In full and exactly, reproduce the entries below, but omit the pictures.

(Saved data entries)
▽
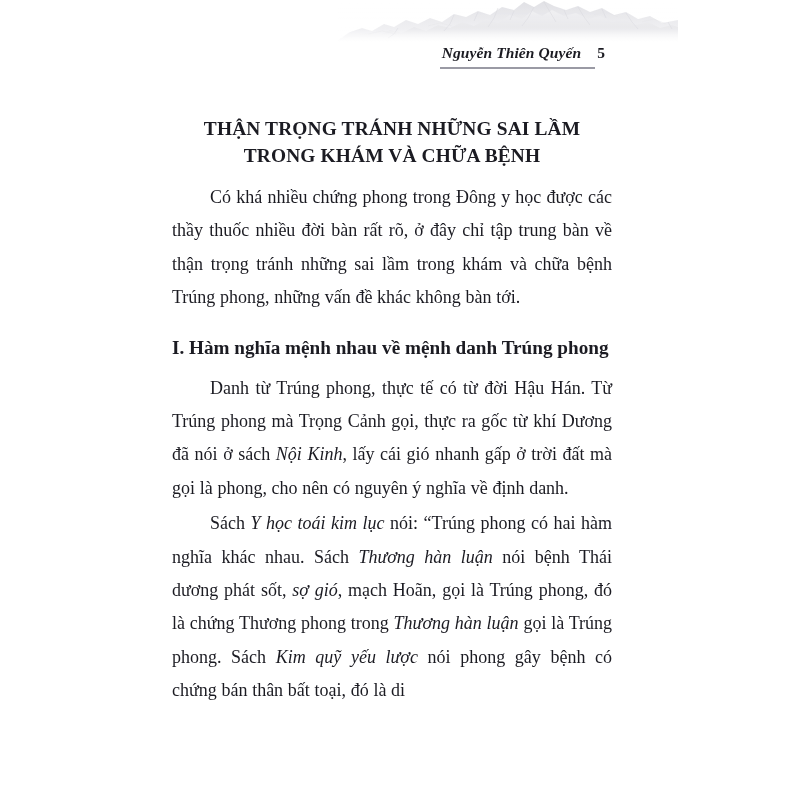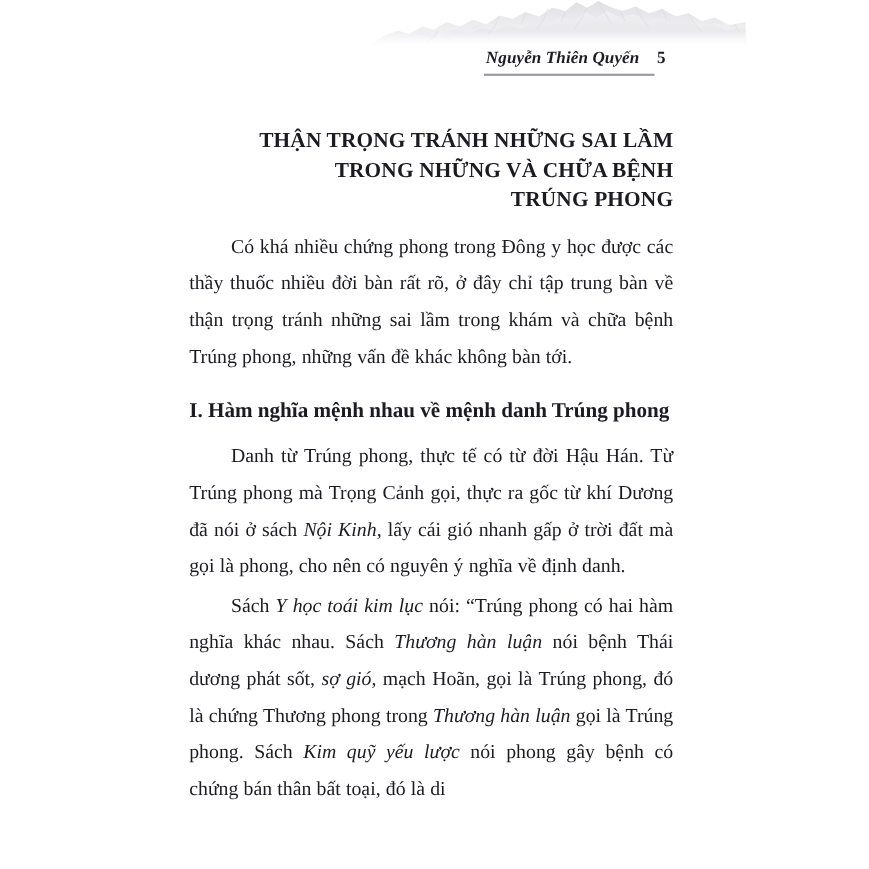--- a/index.html
+++ b/index.html
@@ -83,21 +83,21 @@
   }
 
   .doc-title {
     text-align: center;
     font-weight: bold;
     font-size: 19.4px;
     line-height: 26.5px;
     letter-spacing: 0.15px;
     margin: 0 0 12px 0;
   }
-  .doc-title .tline { display: block; text-align: right; }
+  .doc-title .tline { display: block; }
 
   p.para {
     margin: 0 0 2px 0;
     text-align: justify;
     text-align-last: left;
     text-indent: 38px;
     font-size: 18px;
     line-height: 33.4px;
     word-spacing: 0.2px;
     hyphens: none;
@@ -178,22 +178,21 @@
       <span class="header-author">Nguyễn Thiên Quyến</span><span class="header-pageno">5</span>
     </div>
 
     <div class="header-rule"></div>
   </div>
 
   <div class="content">
 
     <h1 class="doc-title">
       <span class="tline">THẬN TRỌNG TRÁNH NHỮNG SAI LẦM</span>
-      <span class="tline">TRONG NHỮNG VÀ CHỮA BỆNH</span>
-      <span class="tline">TRÚNG PHONG</span>
+      <span class="tline">TRONG KHÁM VÀ CHỮA BỆNH</span>
     </h1>
 
     <p class="para">Có khá nhiều chứng phong trong Đông y học được các thầy thuốc nhiều đời bàn rất rõ, ở đây chỉ tập trung bàn về thận trọng tránh những sai lầm trong khám và chữa bệnh Trúng phong, những vấn đề khác không bàn tới.</p>
 
     <h2 class="section-heading">I. Hàm nghĩa mệnh nhau về mệnh danh Trúng phong</h2>
 
     <p class="para"><span>Danh từ Trúng phong, thực tế có từ đời Hậu Hán. Từ Trúng phong mà Trọng Cảnh gọi, thực ra gốc từ khí Dương đã nói ở sách </span><i>Nội Kinh</i><span>, lấy cái gió nhanh gấp ở trời đất mà gọi là phong, cho nên có nguyên ý nghĩa về định danh.</span></p>
 
     <p class="para"><span>Sách </span><i>Y học toái kim lục</i><span> nói: “Trúng phong có hai hàm nghĩa khác nhau. Sách </span><i>Thương hàn luận</i><span> nói bệnh Thái dương phát sốt, </span><i>sợ gió</i><span>, mạch Hoãn, gọi là Trúng phong, đó là chứng Thương phong trong </span><i>Thương hàn luận</i><span> gọi là Trúng phong. Sách </span><i>Kim quỹ yếu lược</i><span> nói phong gây bệnh có chứng bán thân bất toại, đó là di</span></p>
△
ANSWER BOX:
--- a/index.html
+++ b/index.html
@@ -83,21 +83,21 @@
   }
 
   .doc-title {
     text-align: center;
     font-weight: bold;
     font-size: 19.4px;
     line-height: 26.5px;
     letter-spacing: 0.15px;
     margin: 0 0 12px 0;
   }
-  .doc-title .tline { display: block; text-align: right; }
+  .doc-title .tline { display: block; }
 
   p.para {
     margin: 0 0 2px 0;
     text-align: justify;
     text-align-last: left;
     text-indent: 38px;
     font-size: 18px;
     line-height: 33.4px;
     word-spacing: 0.2px;
     hyphens: none;
@@ -178,22 +178,21 @@
       <span class="header-author">Nguyễn Thiên Quyến</span><span class="header-pageno">5</span>
     </div>
 
     <div class="header-rule"></div>
   </div>
 
   <div class="content">
 
     <h1 class="doc-title">
       <span class="tline">THẬN TRỌNG TRÁNH NHỮNG SAI LẦM</span>
-      <span class="tline">TRONG NHỮNG VÀ CHỮA BỆNH</span>
-      <span class="tline">TRÚNG PHONG</span>
+      <span class="tline">TRONG KHÁM VÀ CHỮA BỆNH</span>
     </h1>
 
     <p class="para">Có khá nhiều chứng phong trong Đông y học được các thầy thuốc nhiều đời bàn rất rõ, ở đây chỉ tập trung bàn về thận trọng tránh những sai lầm trong khám và chữa bệnh Trúng phong, những vấn đề khác không bàn tới.</p>
 
     <h2 class="section-heading">I. Hàm nghĩa mệnh nhau về mệnh danh Trúng phong</h2>
 
     <p class="para"><span>Danh từ Trúng phong, thực tế có từ đời Hậu Hán. Từ Trúng phong mà Trọng Cảnh gọi, thực ra gốc từ khí Dương đã nói ở sách </span><i>Nội Kinh</i><span>, lấy cái gió nhanh gấp ở trời đất mà gọi là phong, cho nên có nguyên ý nghĩa về định danh.</span></p>
 
     <p class="para"><span>Sách </span><i>Y học toái kim lục</i><span> nói: “Trúng phong có hai hàm nghĩa khác nhau. Sách </span><i>Thương hàn luận</i><span> nói bệnh Thái dương phát sốt, </span><i>sợ gió</i><span>, mạch Hoãn, gọi là Trúng phong, đó là chứng Thương phong trong </span><i>Thương hàn luận</i><span> gọi là Trúng phong. Sách </span><i>Kim quỹ yếu lược</i><span> nói phong gây bệnh có chứng bán thân bất toại, đó là di</span></p>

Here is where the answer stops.